Fixed, many thanks, @csukuangfj — You are receiving this because you were mentioned. Reply to this email directly, view it on GitHub , or unsubscribe .

danpovey commented 3 years ago

It seems the way we are finding CUDA does not work for newer version of the CUBLAS library. After 10.0, e.g. with 10.1, they moved the CUBLAS library to "outside" the main toolkit. Even after I installed cuda-cublas-dev-10-0, I'm getting -lCUDA_cublas_LIBRARY-NOTFOUND in the cmake output.

csukuangfj commented 3 years ago

It seems the way we are finding CUDA does not work for newer version of the CUBLAS library. After 10.0, e.g. with 10.1,

The colab notebook is using cuda 10.1; however, there is no problem to compile k2 in colab.

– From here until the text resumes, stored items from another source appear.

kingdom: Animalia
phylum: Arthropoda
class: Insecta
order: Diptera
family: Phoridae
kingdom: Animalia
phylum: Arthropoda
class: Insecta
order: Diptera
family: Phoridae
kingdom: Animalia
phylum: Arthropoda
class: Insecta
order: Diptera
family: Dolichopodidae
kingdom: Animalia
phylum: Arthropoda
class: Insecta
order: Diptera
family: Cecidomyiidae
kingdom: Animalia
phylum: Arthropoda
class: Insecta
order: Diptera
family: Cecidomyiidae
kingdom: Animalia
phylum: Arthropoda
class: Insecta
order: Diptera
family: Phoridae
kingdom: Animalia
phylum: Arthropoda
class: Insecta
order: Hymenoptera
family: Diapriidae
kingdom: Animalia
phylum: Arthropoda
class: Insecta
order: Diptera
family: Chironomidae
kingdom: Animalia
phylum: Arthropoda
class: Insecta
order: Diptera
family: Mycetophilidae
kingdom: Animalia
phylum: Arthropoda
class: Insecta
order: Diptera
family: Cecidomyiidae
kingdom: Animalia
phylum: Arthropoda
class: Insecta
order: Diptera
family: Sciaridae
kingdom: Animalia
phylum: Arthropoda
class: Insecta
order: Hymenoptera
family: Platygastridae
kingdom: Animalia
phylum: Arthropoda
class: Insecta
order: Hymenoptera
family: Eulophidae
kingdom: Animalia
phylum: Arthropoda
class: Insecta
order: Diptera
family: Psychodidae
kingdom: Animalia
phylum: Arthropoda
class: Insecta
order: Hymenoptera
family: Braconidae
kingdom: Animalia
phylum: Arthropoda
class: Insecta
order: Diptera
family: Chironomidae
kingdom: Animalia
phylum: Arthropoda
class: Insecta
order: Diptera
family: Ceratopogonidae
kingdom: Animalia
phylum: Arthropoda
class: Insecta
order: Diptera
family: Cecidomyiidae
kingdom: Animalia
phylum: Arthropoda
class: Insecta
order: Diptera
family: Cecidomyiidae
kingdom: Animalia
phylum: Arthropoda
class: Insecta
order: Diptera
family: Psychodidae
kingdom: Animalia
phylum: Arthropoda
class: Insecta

I am using cuda 10.1 locally, though it is not installed via apt-get.

danpovey commented 3 years ago

It may depend how it was installed, e.g. from apt-get vs. the installer. Where is the cublas library, for you? With the toolkit?

On Tue, Oct 6, 2020 at 8:04 PM Fangjun Kuang notifications@github.com wrote:

It seems the way we are finding CUDA does not work for newer version of the CUBLAS library. After 10.0, e.g. with 10.1,

The colab notebook https://colab.research.google.com/drive/1qbHUhNZUX7AYEpqnZyf29Lrz2IPHBGlX?usp=sharing is using cuda 10.1; however, there is no problem to compile k2 in colab.

I am using cuda 10.1 locally, though it is not installed via apt-get.

— You are receiving this because you modified the open/close state. Reply to this email directly, view it on GitHub https://github.com/k2-fsa/k2/issues/225#issuecomment-704222536, or unsubscribe https://github.com/notifications/unsubscribe-auth/AAZFLO34HAFOCWZURP6VLRLSJMBU5ANCNFSM4SFRMUKQ .

csukuangfj commented 3 years ago

In colab notebook, it is /usr/lib/x86_64-linux-gnu/libcublas.so, while it is /path/to/my/cuda/lib64/libcublas.so locally.

csukuangfj commented 3 years ago

sorry, I am using cuda 10.2 locally.